The official implementation for the paper titled: "Concept Drift Guided LayerNorm Tuning for Efficient Multimodal Metaphor Identification", ICMR 2025. [arXiv]
conda create -n CDGLT python==3.8.0
pip install -r requirement.txt
Download image data: here
Download label file: here
Download OCR content of memes: here
Download the dataset division file: here ( The 6/2/2 dataset division given by Vincy2King/M3F-MEME adopted in our experiments.)

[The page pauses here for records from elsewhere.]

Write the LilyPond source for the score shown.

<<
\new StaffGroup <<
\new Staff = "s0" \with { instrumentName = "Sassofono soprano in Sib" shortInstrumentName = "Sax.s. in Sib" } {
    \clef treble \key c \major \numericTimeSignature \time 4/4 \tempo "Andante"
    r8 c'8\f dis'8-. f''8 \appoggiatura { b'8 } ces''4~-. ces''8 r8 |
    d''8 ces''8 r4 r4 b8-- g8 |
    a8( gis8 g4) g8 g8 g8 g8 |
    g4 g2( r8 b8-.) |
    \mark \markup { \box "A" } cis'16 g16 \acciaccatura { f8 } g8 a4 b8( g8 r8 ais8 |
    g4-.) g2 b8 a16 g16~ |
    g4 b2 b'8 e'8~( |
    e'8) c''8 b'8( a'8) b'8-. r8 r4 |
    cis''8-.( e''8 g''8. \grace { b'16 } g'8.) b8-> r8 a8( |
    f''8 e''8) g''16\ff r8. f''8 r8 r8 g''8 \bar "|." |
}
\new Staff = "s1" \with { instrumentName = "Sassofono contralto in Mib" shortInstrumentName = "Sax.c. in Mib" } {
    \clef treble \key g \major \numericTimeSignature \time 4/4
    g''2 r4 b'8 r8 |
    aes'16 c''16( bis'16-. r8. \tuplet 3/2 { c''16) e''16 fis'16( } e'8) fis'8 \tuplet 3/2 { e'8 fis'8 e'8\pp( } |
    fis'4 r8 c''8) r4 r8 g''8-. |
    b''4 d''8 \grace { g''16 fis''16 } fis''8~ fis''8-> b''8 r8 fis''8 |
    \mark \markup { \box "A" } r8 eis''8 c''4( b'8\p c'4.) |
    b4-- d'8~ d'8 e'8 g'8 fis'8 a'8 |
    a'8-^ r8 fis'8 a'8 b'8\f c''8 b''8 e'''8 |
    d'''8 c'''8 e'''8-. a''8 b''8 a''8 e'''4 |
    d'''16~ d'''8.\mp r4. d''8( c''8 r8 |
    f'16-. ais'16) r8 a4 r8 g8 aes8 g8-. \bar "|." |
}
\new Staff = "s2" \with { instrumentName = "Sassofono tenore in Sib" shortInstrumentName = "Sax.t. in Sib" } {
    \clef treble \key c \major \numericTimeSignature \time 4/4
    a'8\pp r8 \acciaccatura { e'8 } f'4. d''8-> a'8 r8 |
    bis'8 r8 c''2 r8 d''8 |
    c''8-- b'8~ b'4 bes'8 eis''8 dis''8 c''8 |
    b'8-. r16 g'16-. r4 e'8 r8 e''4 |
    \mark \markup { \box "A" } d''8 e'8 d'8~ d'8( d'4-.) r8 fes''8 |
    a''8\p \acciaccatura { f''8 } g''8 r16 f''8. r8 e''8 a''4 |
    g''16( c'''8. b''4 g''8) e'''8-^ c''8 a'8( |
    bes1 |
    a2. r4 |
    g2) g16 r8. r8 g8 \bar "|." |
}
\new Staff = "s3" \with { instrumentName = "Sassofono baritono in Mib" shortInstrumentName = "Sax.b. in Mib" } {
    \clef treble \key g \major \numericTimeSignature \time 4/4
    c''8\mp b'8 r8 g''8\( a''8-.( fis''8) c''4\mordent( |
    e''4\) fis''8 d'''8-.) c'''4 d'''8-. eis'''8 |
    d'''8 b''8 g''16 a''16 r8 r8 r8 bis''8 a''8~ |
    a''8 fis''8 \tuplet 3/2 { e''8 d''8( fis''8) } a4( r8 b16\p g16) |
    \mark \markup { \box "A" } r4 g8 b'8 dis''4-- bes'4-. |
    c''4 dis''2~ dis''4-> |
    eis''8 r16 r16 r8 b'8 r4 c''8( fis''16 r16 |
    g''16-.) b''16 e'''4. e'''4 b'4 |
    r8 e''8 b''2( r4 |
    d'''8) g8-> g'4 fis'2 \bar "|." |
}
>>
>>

The structure of data directoty:
-data/
-Eimages/
-Eimages/
-avg_test_label_E
-avg_train_label_E
-avg_val_label_E
-E_text.csv
-label_E.csv
Note:The label_E.csv and E_text.csv offered by kaggle have some flaw in encoding. It can be solved by openning them with VScode then clicking Select Encoding -> Save with Encoding -> UTF-8. The repaired files is provided by us in data directory of this repository.
The pretrained CLIP model we used: openai/clip-vit-large-patch14
The pretrained GPT-2 model we used: openai-community/gpt2
Obtain the 6/2/2 train/val/test label files of each specific tasks:
# {YOUR_PATH}/Metor$
cd ./utils
python split_train_val_test.py
Then the split files will be written in data/E_split/
Task 0: Sentiment Analysis; 1: sentiment analysis; 2: Intention Detection; 3: Offensiveness Detection; 4: Metaphor Identification
The first columns in the obtained .csv files represent the IDs of images (e.g. the ID of file named image_ (26).jpg is 26)
cd ./utils
python write_clipText_feature.py
python write_clipViT_feature.py
python write_gpt2_prompt_tokenid.py
Embeddings and GPT2 tokenIDs will be written in feature/cache_E
bash ./train_MI.sh
This bash script uses the nohup command, so the python program will run in the background and redirect std output to a log file.